Page:Leblanc - Le triangle d'or, paru dans Le Journal, du 20 mai au 26 juil 1917.djvu/21

Cette page a été validée par deux contributeurs.

— Je vous l’impose, répéta-t-il fermement. C’est mon devoir et c’est mon droit.

— Non, fit-elle à demi-voix.

— Mon droit absolu, reprit le capitaine Belval, et cela pour une raison qui prime toutes les autres et qui me dispense même de vous consulter, maman Coralie.

— Laquelle ? dit la jeune femme en le regardant.

— C’est que je vous aime.

Il lui jeta ces mots nettement, non pas comme un amoureux qui risque un aveu timide, mais comme un homme fier du sentiment qu’il éprouve et heureux de le déclarer.

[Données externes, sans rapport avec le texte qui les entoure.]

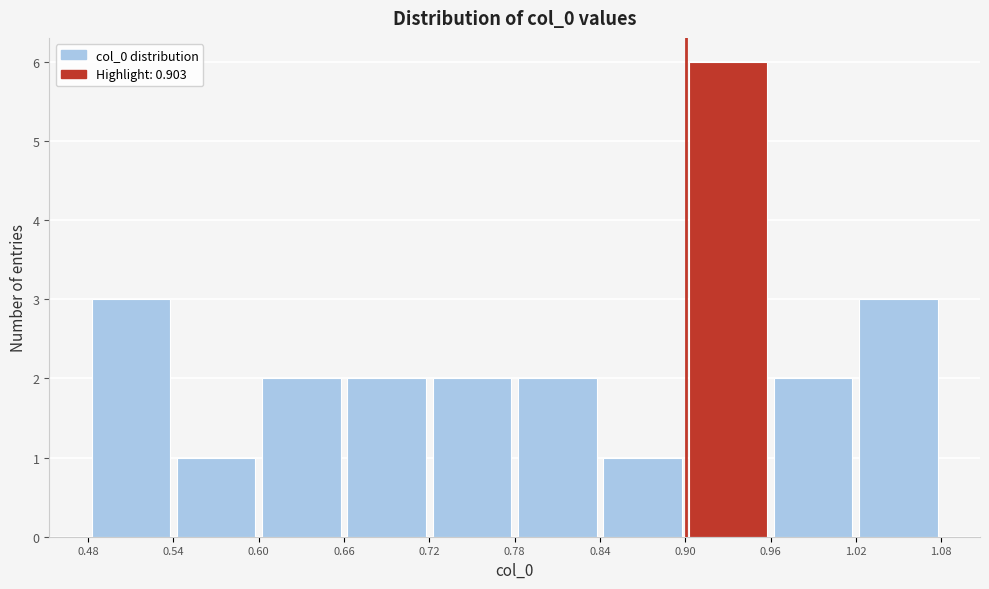

What is the height of the bar covering 0.48 to 0.54 on the x-axis? The values are not printed on the chart, so give them approximately, as read against the axis.

3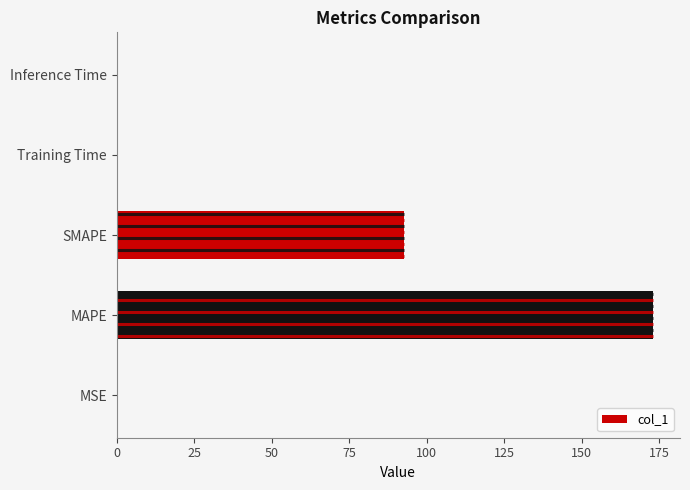

The value of col_1 at MAPE is 173.1. True or false?

True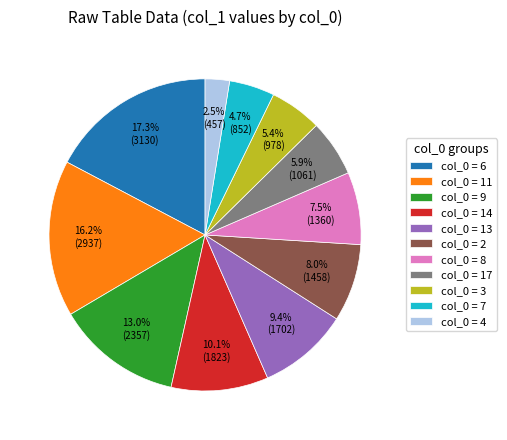

Combined, do col_0 = 3 and col_0 = 8 account for over 50%?

No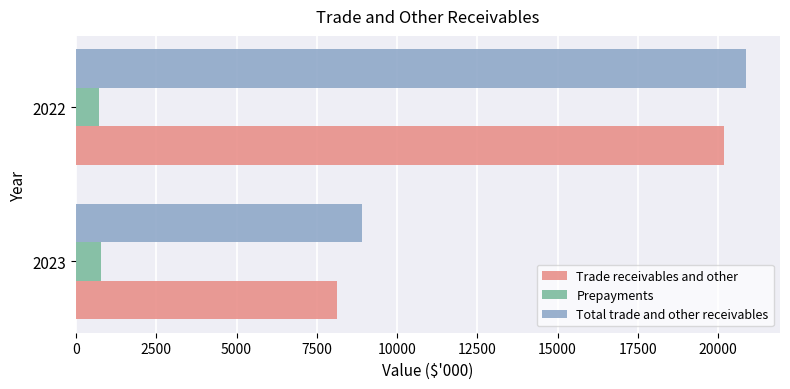

What is the sum of the Prepayments values at 2022 and 2023?

1489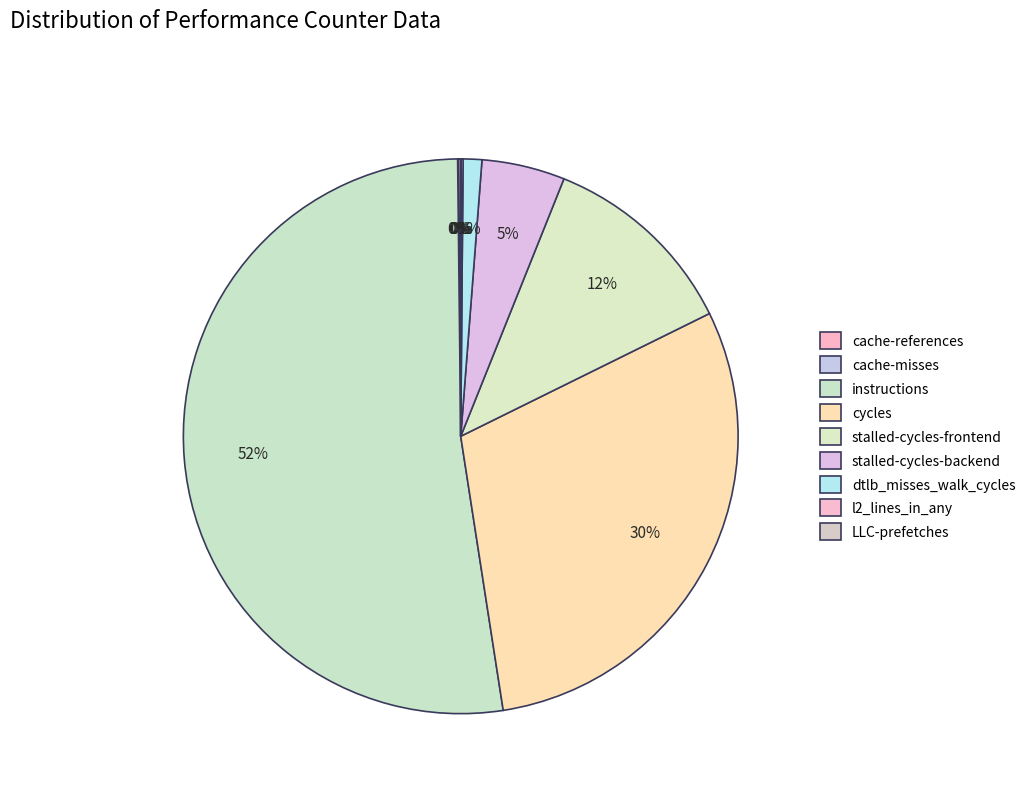

How many slices are in this pie chart?

9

Elle baissa les yeux en rougissant, et il s’écria, d’une voix joyeuse :

— Je ne vous l’envoie pas dire, hein, maman ? Pas de tirades enflammées, pas de soupirs, ni de grands gestes, ni de mains jointes. Non, trois petits mots seulement que je vous adresse sans me mettre à genoux. Et cela m’est d’autant plus facile que vous le saviez. Mais oui, maman Coralie, vous avez beau prendre vos airs farouches, vous savez bien que je vous aime, et vous le savez depuis aussi longtemps que moi. Nous l’avons vu naître ensemble, ce sentiment-là, lorsque vos petites mains adorées touchaient ma tête sanglante. Les autres me torturaient. Vous, c’étaient autant de caresses. Autant de caresses aussi, vos regards de compassion. Autant de caresses, vos larmes qui tombaient parce que je souffrais. Mais, d’abord, est-ce qu’on peut vous voir sans vous aimer ? Vos sept malades de tout à l’heure sont amoureux de vous, maman Coralie. Ya-Bon vous adore. Seulement ce sont de simples soldats. Ils se taisent. Moi, je suis capitaine. Et je parle sans embarras, la tête haute, croyez-le bien.